Thursday, July 16, 2015



Are fossil fuels really an industry we want to promote?

The Herald this morning has a piece about one aspect of the government's subsidy of the fossil fuel industries over renewables:

Government spends up to 20 times more money on wooing oil and gas companies to New Zealand than it does on promoting renewable energy, newly released figures show.

The disproportionate funding was justified, Government officials said, because of the large royalties paid by petroleum companies. The Green Party said it further confirmed the Government's misplaced priorities.

[...]

Officials said the amount of taxpayer money spent on attracting petroleum and mineral exploration was small compared to the returns. "For example, the 15 petroleum exploration permits granted [in 2014] had $110 million in committed work programme expenditure. In the year to June 2014 the Crown received $389 million in petroleum and minerals royalties and levies."


Which sounds good, but of course it ignores something: the cost of carbon. According to the 2013 ETS Annual Report, mining of coal produced 1,574,162.2 tons of carbon dioxide equivalent, while mining of natural gas produced 8,039,823.9 (there is no figure for mining of oil, but I assume its in the natural gas figure), for a total of 9.614 million tons of CO2. Note that that's just from the mining, not the carbon contained in the fuel dug up. Carbon prices are artificially low at the moment, at ~$7 / ton, due the legacy of the government's disastrous policy of allowing bullshit credits into our market, but even at that rate the carbon from mining costs us $67.3 million, nearly 20% of the total value. At the more realistic social cost of $25 / ton, we're looking at $240 million, over 60% of the total (the difference, $173 million, is basicly a subsidy we're paying for the oil industry in fire and flood). And if the social cost of carbon goes over $40 a ton - something Treasury assumes will happen by 2020 - then we're looking at the carbon cost outstripping the royalties.

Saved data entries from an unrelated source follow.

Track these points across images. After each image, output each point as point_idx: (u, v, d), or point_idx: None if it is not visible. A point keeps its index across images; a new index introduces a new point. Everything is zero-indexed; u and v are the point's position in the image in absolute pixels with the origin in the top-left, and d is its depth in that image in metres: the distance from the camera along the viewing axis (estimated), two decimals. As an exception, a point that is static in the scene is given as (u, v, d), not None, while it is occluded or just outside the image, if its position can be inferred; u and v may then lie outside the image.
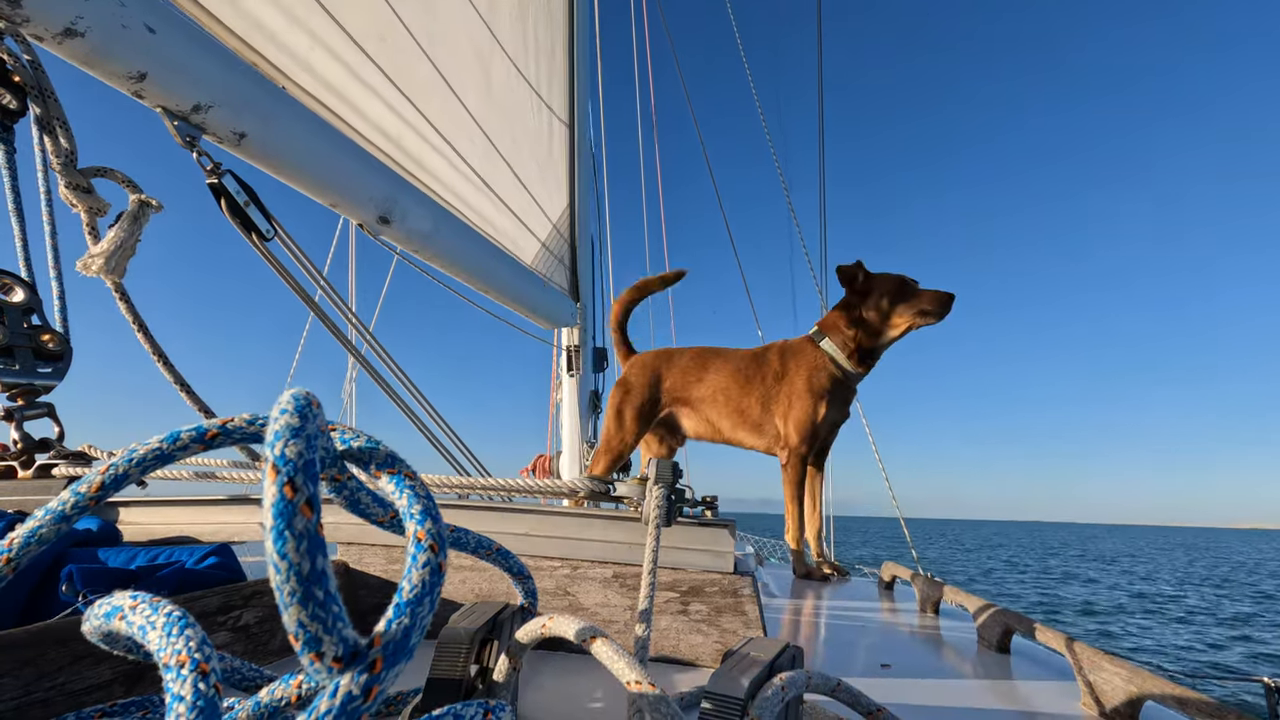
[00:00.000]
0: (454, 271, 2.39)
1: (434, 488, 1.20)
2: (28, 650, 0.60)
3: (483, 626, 0.66)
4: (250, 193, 1.52)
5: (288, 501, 0.30)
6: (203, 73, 1.41)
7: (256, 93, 1.55)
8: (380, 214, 1.95)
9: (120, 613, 0.37)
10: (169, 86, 1.35)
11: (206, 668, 0.32)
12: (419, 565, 0.38)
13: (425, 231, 2.14)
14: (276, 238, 1.57)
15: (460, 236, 2.34)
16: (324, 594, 0.31)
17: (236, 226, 1.51)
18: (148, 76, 1.31)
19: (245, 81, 1.53)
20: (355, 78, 2.02)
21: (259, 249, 1.54)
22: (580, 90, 3.57)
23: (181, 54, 1.37)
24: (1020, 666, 1.28)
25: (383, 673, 0.33)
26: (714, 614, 1.03)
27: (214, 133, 1.48)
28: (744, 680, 0.55)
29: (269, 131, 1.58)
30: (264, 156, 1.60)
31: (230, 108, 1.47)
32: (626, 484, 1.13)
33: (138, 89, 1.32)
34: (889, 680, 1.12)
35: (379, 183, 1.94)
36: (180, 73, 1.37)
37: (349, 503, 0.49)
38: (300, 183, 1.73)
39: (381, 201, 1.95)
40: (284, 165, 1.66)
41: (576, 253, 3.47)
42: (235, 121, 1.49)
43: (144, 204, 1.31)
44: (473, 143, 2.65)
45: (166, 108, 1.38)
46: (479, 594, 1.08)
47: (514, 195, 2.97)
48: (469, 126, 2.62)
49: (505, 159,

Theoreticly this isn't a problem provided the mining industry is actually paying that social cost. But when that social cost is already a significant fraction of total revenue (and is arguably much higher and being artificially subsidised by a denier-government) then we should really be asking ourselves whether this is an industry we actually want to promote, or whether we should cease promotion and let it fend for itself because the social costs - which the government will have to pay for - are outweighing the benefits.